While backtracking on an autopsy, Arafat’s doctors for the first time
released their detailed treatment notes covering the 18-day period when
they cared for him at his Israeli-besieged West Bank compound before he
was airlifted to a French military hospital on Oct. 29, 2004.
Based on the doctors’ report and later test results in France, Arafat
had escaped many of the chronic afflictions, like diabetes, common in
his age group. A non-smoker, he weighed 68 kilograms (150 pounds). He
was taking medication for chronic tremors whose cause was not explained
further. They wrote that he suffered from a gallstone and had vitiligo, a
loss of pigmentation of the skin.
Arafat’s downward spiral began just before midnight on Oct. 11, 2004.
Two hours after a late supper, he vomited but had no other complaints,
the report said.
His doctors diagnosed him with viral gastroenteritis. He improved with
medication and went about his daily routine, and four days later even
joined in the dawn-to-dusk fast of the Muslim holy month of Ramadan.
But there was persistent vomiting and diarrhea, and he began feeling
weaker. His blood platelet count dropped, and on Oct. 28, his medical
team — by now consisting of doctors from Tunisia, Egypt, Jordan and
Palestine — decided to send him abroad. The next morning, he was flown
to France, where he died on Nov. 11, 2004.
An Israeli specialist, Dr. Joseph Zimmerman, who reviewed the Ramallah
medical file at the request of The Associated Press, said Arafat’s early
symptoms were not consistent with viral gastroenteritis.
“I don’t think that this common garden-variety viral infection would
progress to such an extent and result in a fatality,” said Zimmerman, a
senior physician at Hadassah University Hospital in Jerusalem.

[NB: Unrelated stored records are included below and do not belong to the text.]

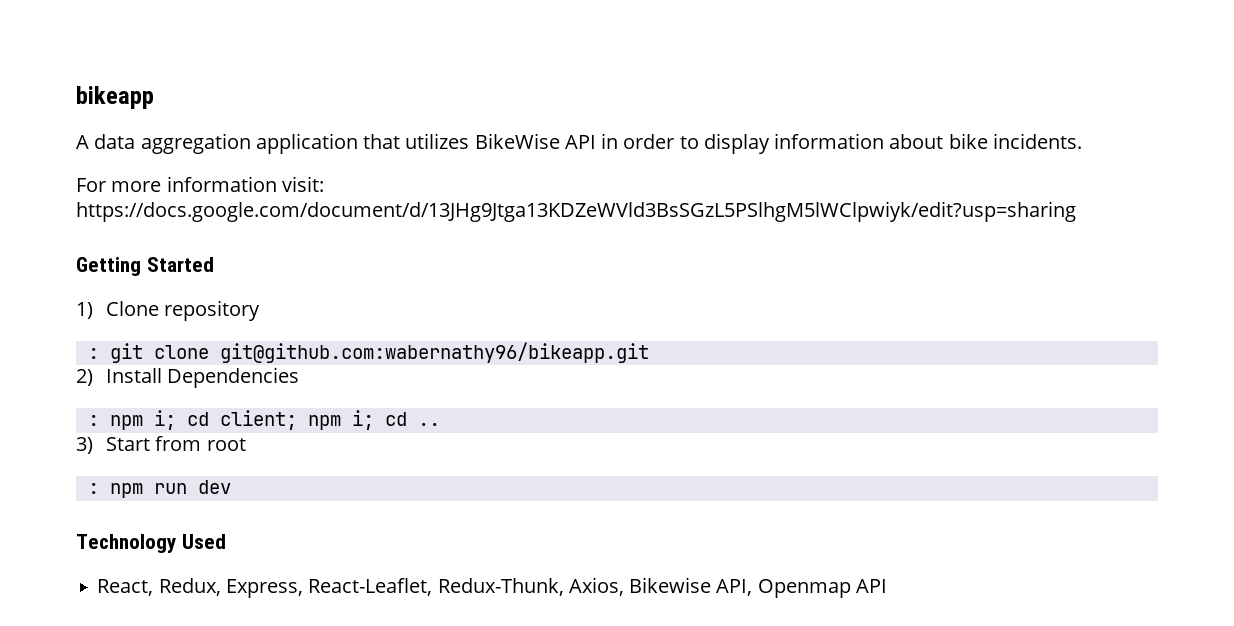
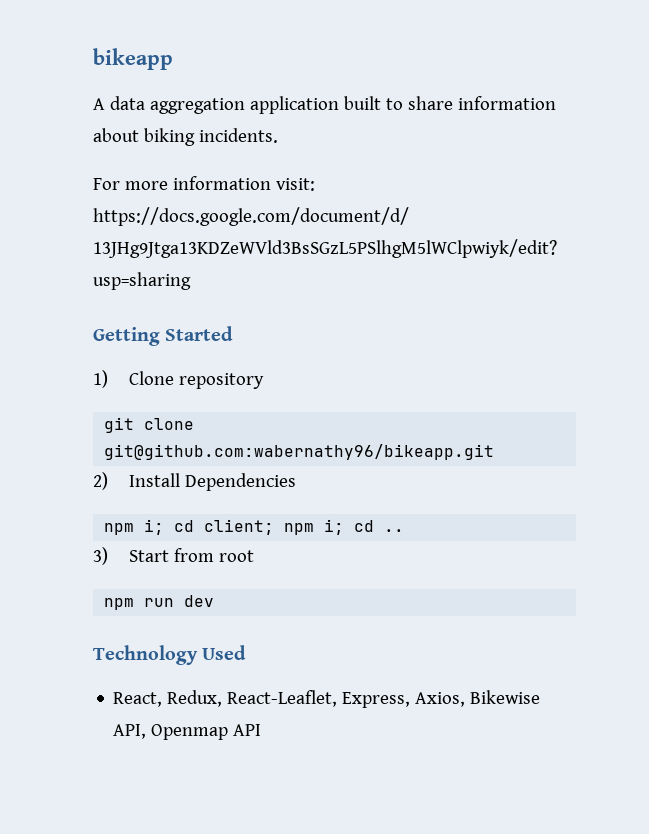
[363,133,770,154] that utilizes BikeWise API in order to display -> [343,96,453,110] built to share
[948,133,988,149] bike -> [143,128,195,146] biking
[87,348,99,359] : -> (265, 381) none
[87,415,99,426] : -> (297, 482) none
[87,483,99,494] : -> (255, 556) none
[225,578,564,598] Express, React-Leaflet, Redux-Thunk, -> [227,690,411,708] React-Leaflet, Express,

Zimmerman said poisoning seemed unlikely, even by a radioactive agent
such as polonium-210. He pointed out that Arafat’s platelet counts
dropped suddenly and stayed low and that he eventually exhibited signs
of liver dysfunction.
“This is not typical of poisoning,” Zimmerman said, adding that a bacterial infection could have caused these symptoms.

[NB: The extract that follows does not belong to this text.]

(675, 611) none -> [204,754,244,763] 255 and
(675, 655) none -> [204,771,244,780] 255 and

French doctors said Arafat died of a massive stroke and suffered from a
blood condition known as disseminated intravascular coagulation, or DIC.
The records were inconclusive about what brought about the DIC, which
has numerous possible causes, including infections and liver disease.

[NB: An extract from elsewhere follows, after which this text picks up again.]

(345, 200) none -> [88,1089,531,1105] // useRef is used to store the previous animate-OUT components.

Parts of Arafat’s French medical file were also posted Thursday on the
website of the Yasser Arafat Foundation, though key elements had been
published in the past.
At Thursday’s news conference, one of Arafat’s physicians, Dr. Abdullah
Bashir, said he believes the available medical data points to poisoning,
but would not elaborate.
Bashir released a 2010 exchange of letters with the French hospital in
which his request to get more information on toxicology was turned down.